The Norwegian oil and gas giant said it has finished installing foundations at Empire Wind, a massive offshore wind project off New York that President Donald Trump temporarily halted earlier this year. It also signaled it intends to play a more active role at Ørsted after buying more shares in the troubled Danish offshore wind developer.
But even as Equinor said it was sticking with offshore wind, company executives made clear there are limits to their support.
Equinor will invest little money in the industry beyond its three projects in construction: Empire Wind in the U.S., Dogger Bank off the United Kingdom and Baltyk in Poland.
A company official also expressed hesitancy about investing in the power sector more broadly, even as vast amounts of capital pour into the industry to meet the needs of electricity-hungry data centers. Equinor is a large gas producer and recently established a business division to evaluate power sector investments. But unlike its reaction to the green energy bubble five years ago, the company’s chief financial officer made clear Equinor is not planning to jump headlong into the electricity business anytime soon.
“I have to be very clear that we have no intentions to significantly step up investments into this area,” Torgrim Reitan said, after a financial analyst asked if the company would redeploy money once earmarked for offshore wind to other investments in the power sector.

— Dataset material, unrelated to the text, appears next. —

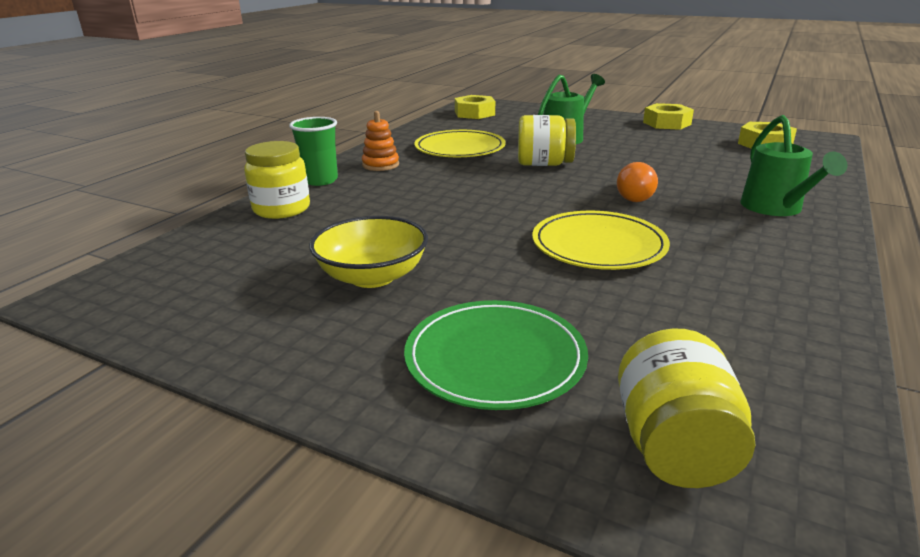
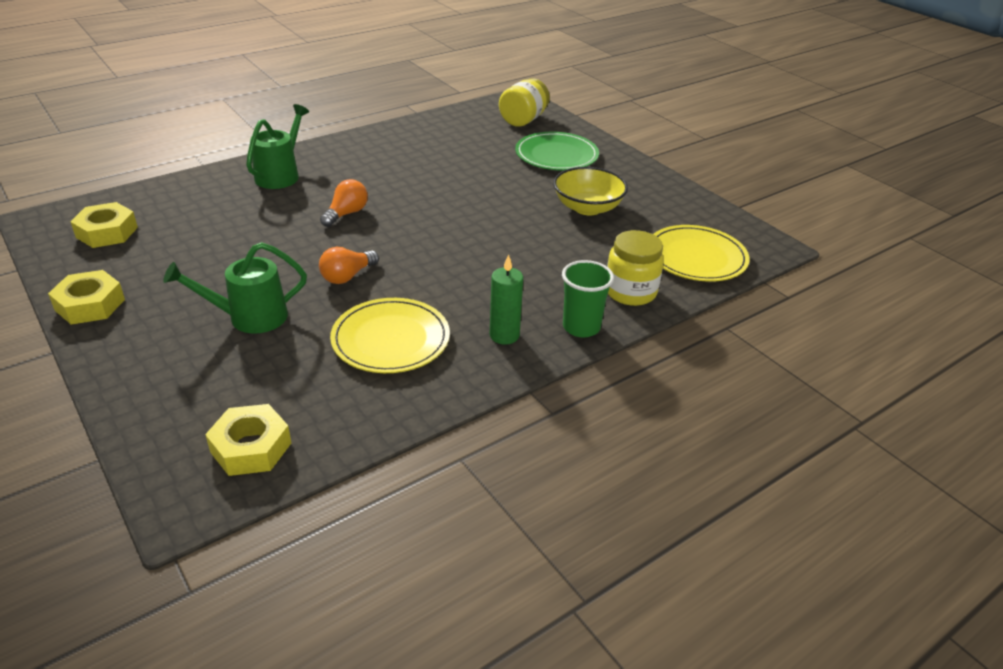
camera: 155 degrees left, 10 degrees up
orange stacking toy [362,111,399,171] -> green candle [490,254,523,345]
yellow jar [518,115,576,166] -> orange light bulb [319,247,379,284]
yellow plate [532,211,670,270] -> yellow plate moved to [653,225,750,282]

Oil prices are down, he noted, making it “very important” for the company to be cautious about how it spends its money.
Equinor is a key barometer of the energy transition. The Norwegian company was among a wave of European-based oil companies to plunge into renewable energy five years ago, only to pull back when the sector failed to generate the kind of profits oil companies are accustomed to.

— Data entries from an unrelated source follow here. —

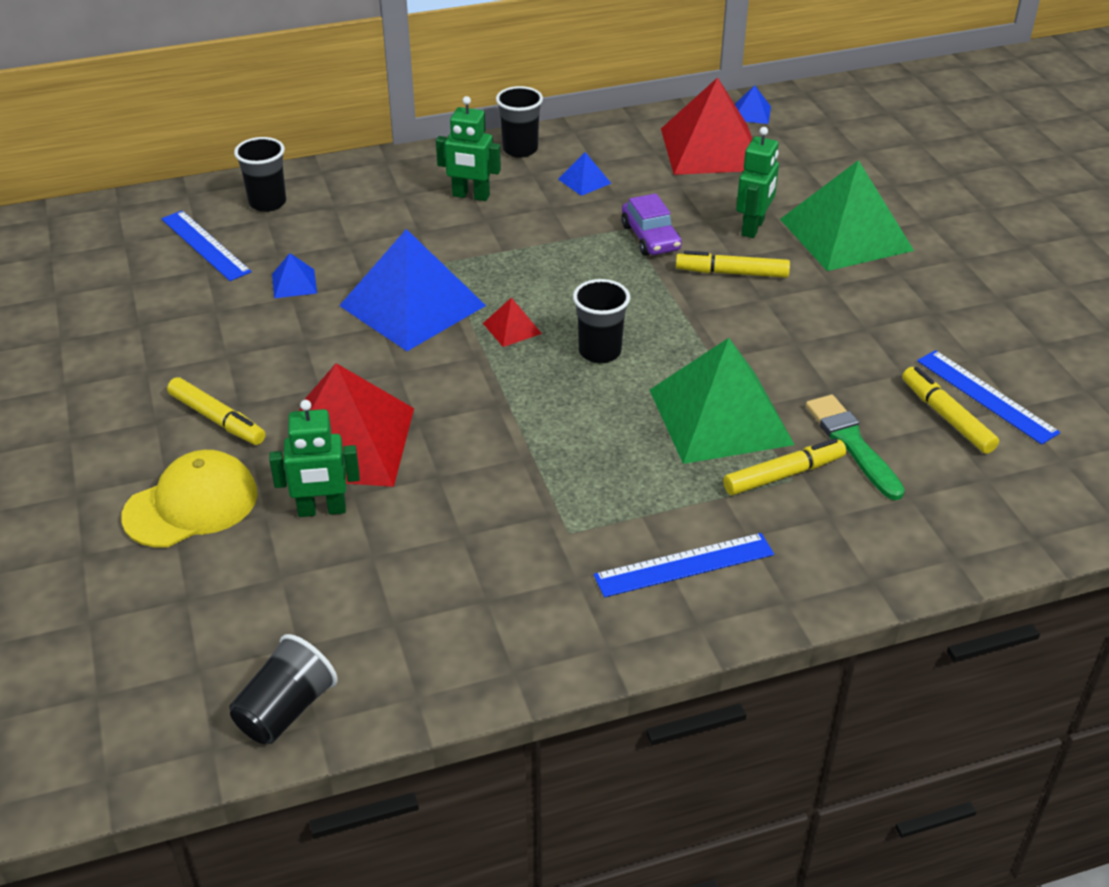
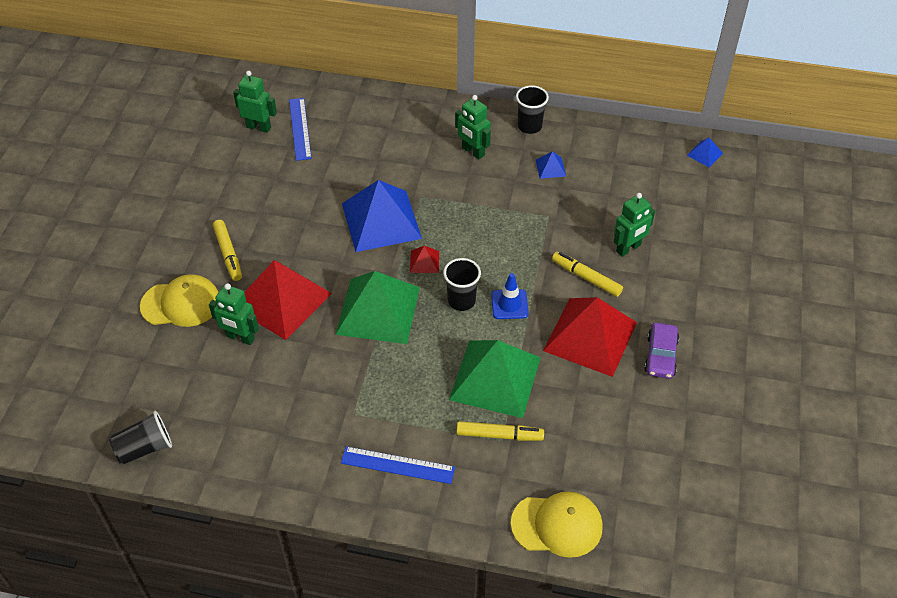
camera: 30 degrees right, 10 degrees up
black cup [234,137,286,212] -> none
blue pyramid [272,253,317,298] -> none
purple car [621,193,682,255] -> purple car moved to [644,322,679,379]
red pyramid [661,77,753,175] -> red pyramid moved to [543,297,637,377]
green pyramid [780,160,914,271] -> green pyramid moved to [335,271,420,344]
green brush [806,395,905,500] -> none
yellow marker [902,367,999,454] -> none
blue ruler [917,350,1060,445] -> none
none -> green robot [233,71,277,133]
none -> blue traffic cone [491,273,529,319]
none -> yellow cap [511,491,603,558]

Reitan’s comments are notable because they come at a time when Wall Street is dumping money into utilities to meet the electricity needs of artificial intelligence. They signal that after being burned by investments in renewable energy over the last five years, Equinor is wary of investing in electricity generation, which has a fundamentally different business model than oil and gas production.
Equinor nevertheless is sticking with offshore wind, unlike fellow European oil majors like BP and Shell.
Reitan’s comments about Equinor’s decision to maintain a 10 percent stake in Ørsted showcased how the oil giant is thinking about the industry.
“The offshore wind industry is living through its first real downturn with a lot of challenges,” Reitan said. “We also do think that this industry needs consolidation. We do think that a closer collaboration industrially and strategically between Ørsted and ourselves.”
He added: “In the current environment, we are going to limit sort of capital commitments into offshore wind. It is an industry that is challenged.”